Extract provided Start Marker

Ask HN: Does enlisting in the Air Force after HS hurt tech career options? - legionof7
I&#x27;m going to be a HS senior in a few weeks and I need to decide whether to enlist in the Air Force softbook program (I would go to basic training after my senior year and be guaranteed one of five jobs). I do dual enrollment so I would already have ~45 college credits so I could immediately become E3 Airman First Class.<p>I know that I can go through Air Force Community College and then get a bachelors through their partnership schools but they aren&#x27;t great schools.<p>If I didn&#x27;t enlist, I&#x27;d probably go into a UC doing compsci or business, continue working on my startup, and make my way into the tech scene.<p>I&#x27;d love any suggestions or opinions you may have, thanks!
======
ThrowawayR2
The point of going to a better quality school is the chance (note, not a
guarantee, just the chance) of getting a higher quality education. Pretty much
any institution will teach the basic CS core adequately but a higher quality
program will give you access to specialized courses like AI, software
security, machine vision, embedded systems, etc. that will give you a broader
set of job options to choose from over the course of your career.

The questions you need to ask yourself are:

1) Is getting deeper and broader CS knowledge important to your future career
plans? The default career for the vast majority of CS graduates is writing web
sites and apps (go and look at the monthly HN "Who's hiring?" posting). For
that, a basic CS education is more than adequate and many would say it's
overkill. If that's the route you think you're going to take, follow SQL2219's
advice and don't worry about school quality.

2) Are you a good enough student and a dedicated enough student to take
advantage of a better quality school? Put bluntly, if you don't put in the
work to absorb the material well to remember and use it later in your career,
having a broader set of classes available to you isn't going to make a
difference.

------
SQL2219
Don't underestimate the huge advantage of graduating with zero student debt,
which currently averages around $40,000 for graduates.

"they aren't great schools" \- by what measure are you using to validate this
statement? Most companies do not care where you got your degree, although you
will run into asshole gatekeepers (HR) that have their own unjustified bias.
The further along you get in your career, the less it matters where you went
to school.

Extract provided End Marker
Listed records Start Marker

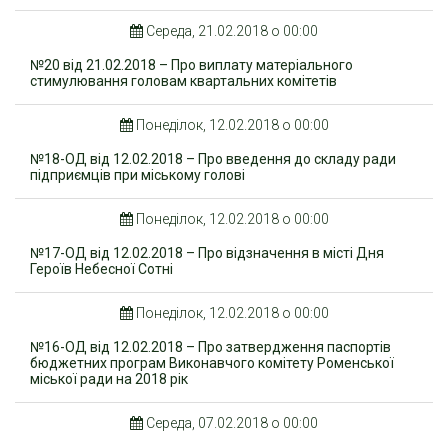
Середа, 21.02.2018 о 00:00
№20 від 21.02.2018 – Про виплату матеріального
стимулювання головам квартальних комітетів
Понеділок, 12.02.2018 о 00:00
№18-ОД від 12.02.2018 – Про введення до складу ради
підприємців при міському голові
Понеділок, 12.02.2018 о 00:00
№17-ОД від 12.02.2018 – Про відзначення в місті Дня
Героїв Небесної Сотні
Понеділок, 12.02.2018 о 00:00
№16-ОД від 12.02.2018 – Про затвердження паспортів
бюджетних програм Виконавчого комітету Роменської
міської ради на 2018 рік
Середа, 07.02.2018 о 00:00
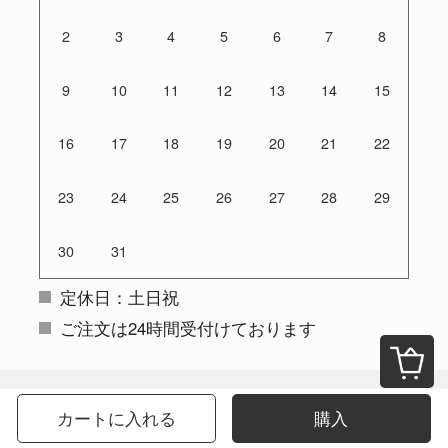
2
3
4
5
6
7
8
9
10
11
12
13
14
15
16
17
18
19
20
21
22
23
24
25
26
27
28
29
30
31
定休日：土日祝
ご注文は24時間受付けております
カートに入れる
購入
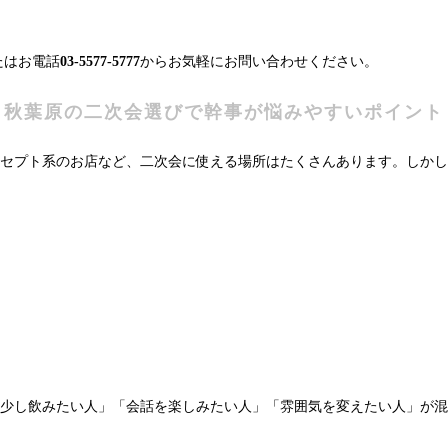
たはお電話
03-5577-5777
からお気軽にお問い合わせください。
秋葉原の二次会選びで幹事が悩みやすいポイント
セプト系のお店など、二次会に使える場所はたくさんあります。しかし
少し飲みたい人」「会話を楽しみたい人」「雰囲気を変えたい人」が混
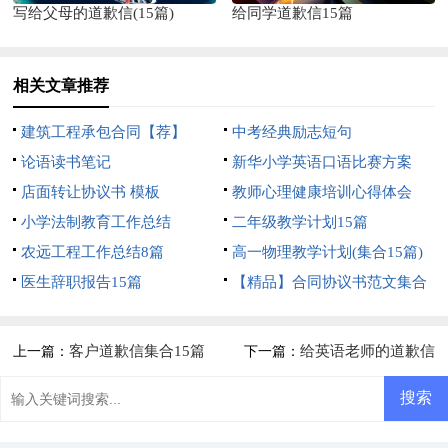
写给父母的道歉信(15篇)
给同学道歉信15篇
相关文章推荐
建筑工程承包合同【荐】
中考经典励志短句
论语读书笔记
新华小学英语口语比赛方案
店面转让协议书 模板
教师心理健康培训心得体会
小学法制教育工作总结
二年级教学计划15篇
农远工程工作总结8篇
高一物理教学计划(集合15篇)
医生辞职报告15篇
【精品】合同协议书范文集合
5篇
客户道歉信集合15篇
给英语老师的道歉信
上一篇：
下一篇：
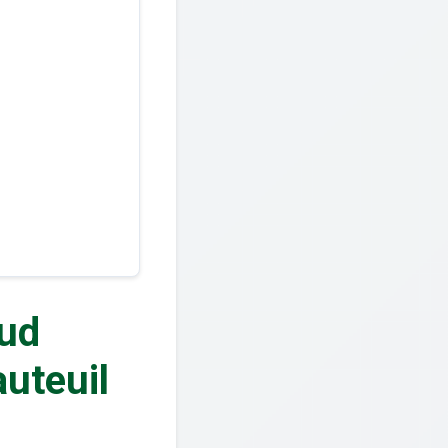
Sud
auteuil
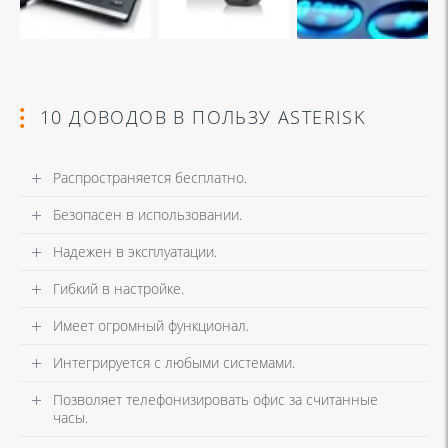
10 ДОВОДОВ В ПОЛЬЗУ ASTERISK
Распространяется бесплатно.
Безопасен в использовании.
Надежен в эксплуатации.
Гибкий в настройке.
Имеет огромный функционал.
Интегрируется с любыми системами.
Позволяет телефонизировать офис за считанные
часы.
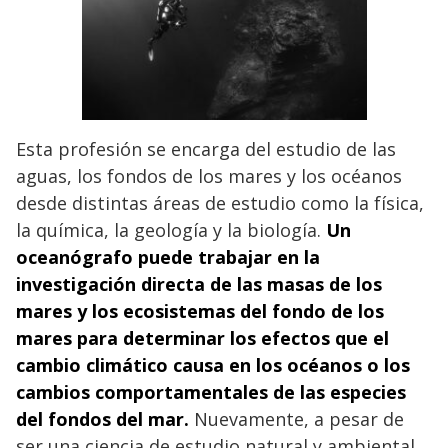
Esta profesión se encarga del estudio de las
aguas, los fondos de los mares y los océanos
desde distintas áreas de estudio como la física,
la química, la geología y la biología.
Un
oceanógrafo puede trabajar en la
investigación directa de las masas de los
mares y los ecosistemas del fondo de los
mares para determinar los efectos que el
cambio climático causa en los océanos o los
cambios comportamentales de las especies
del fondos del mar.
Nuevamente, a pesar de
ser una ciencia de estudio natural y ambiental,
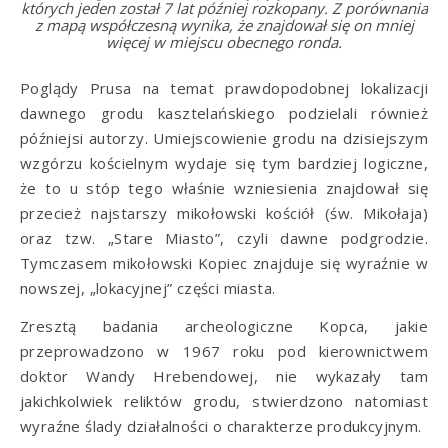
których jeden został 7 lat później rozkopany. Z porównania
z mapą współczesną wynika, że znajdował się on mniej
więcej w miejscu obecnego ronda.
Poglądy Prusa na temat prawdopodobnej lokalizacji
dawnego grodu kasztelańskiego podzielali również
późniejsi autorzy. Umiejscowienie grodu na dzisiejszym
wzgórzu kościelnym wydaje się tym bardziej logiczne,
że to u stóp tego właśnie wzniesienia znajdował się
przecież najstarszy mikołowski kościół (św. Mikołaja)
oraz tzw. „Stare Miasto”, czyli dawne podgrodzie.
Tymczasem mikołowski Kopiec znajduje się wyraźnie w
nowszej, „lokacyjnej” części miasta.
Zresztą badania archeologiczne Kopca, jakie
przeprowadzono w 1967 roku pod kierownictwem
doktor Wandy Hrebendowej, nie wykazały tam
jakichkolwiek reliktów grodu, stwierdzono natomiast
wyraźne ślady działalności o charakterze produkcyjnym.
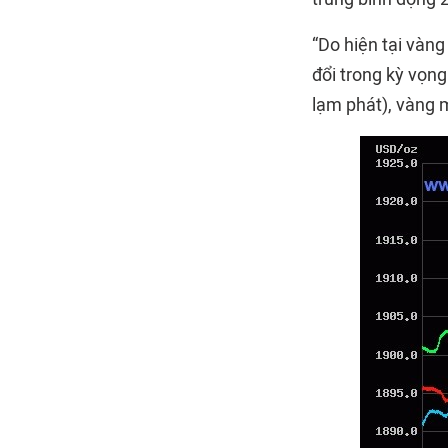
“Do hiện tại vàn
đổi trong kỳ vọng 
lạm phát), vàng m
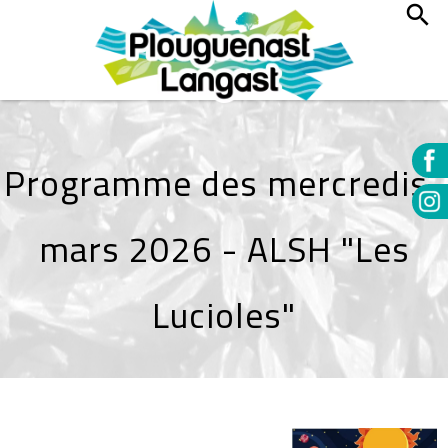
Programme des mercredis-
mars 2026 - ALSH "Les
Lucioles"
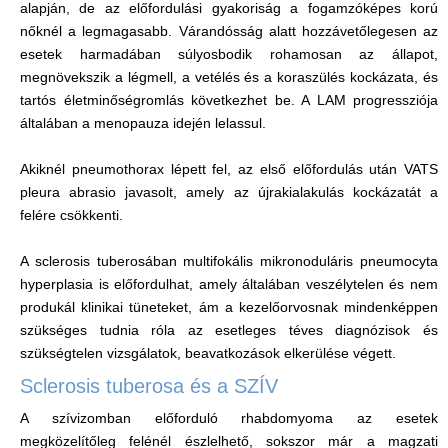
alapján, de az előfordulási gyakoriság a fogamzóképes korú
nőknél a legmagasabb. Várandósság alatt hozzávetőlegesen az
esetek harmadában súlyosbodik rohamosan az állapot,
megnövekszik a légmell, a vetélés és a koraszülés kockázata, és
tartós életminőségromlás következhet be. A LAM progressziója
általában a menopauza idején lelassul.
Akiknél pneumothorax lépett fel, az első előfordulás után VATS
pleura abrasio javasolt, amely az újrakialakulás kockázatát a
felére csökkenti.
A sclerosis tuberosában multifokális mikronoduláris pneumocyta
hyperplasia is előfordulhat, amely általában veszélytelen és nem
produkál klinikai tüneteket, ám a kezelőorvosnak mindenképpen
szükséges tudnia róla az esetleges téves diagnózisok és
szükségtelen vizsgálatok, beavatkozások elkerülése végett.
Sclerosis tuberosa és a SZÍV
A szívizomban előforduló rhabdomyoma az esetek
megközelítőleg felénél észlelhető, sokszor már a magzati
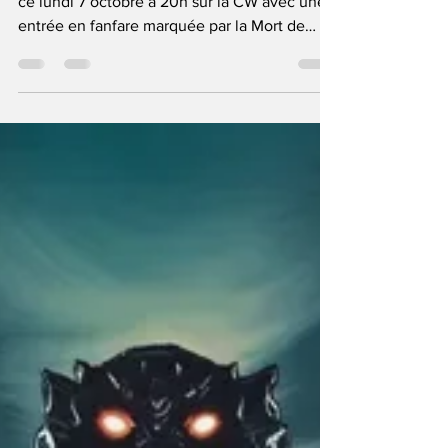
4 !
Première de la saison 4 de Superman et Lois
ce lundi 7 octobre à 20h sur la CW avec une
entrée en fanfare marquée par la Mort de
Superman...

Listed records End Marker

**Problems and tasks**
A) Copy the thread from "2) Are you a" up to and including "difference.", swapping "material" for "coursework".
B) In one to three sentences, explain why the thread says a higher quality school can help a computer science student's career.

**Solutions by task**
A)
2) Are you a good enough student and a dedicated enough student to take
advantage of a better quality school? Put bluntly, if you don't put in the
work to absorb the coursework well to remember and use it later in your career,
having a broader set of classes available to you isn't going to make a
difference.

B) A higher quality program gives access to specialized courses such as AI, software security, machine vision and embedded systems. These courses give a broader set of job options to choose from over the course of a career, though the better education is only a chance, not a guarantee.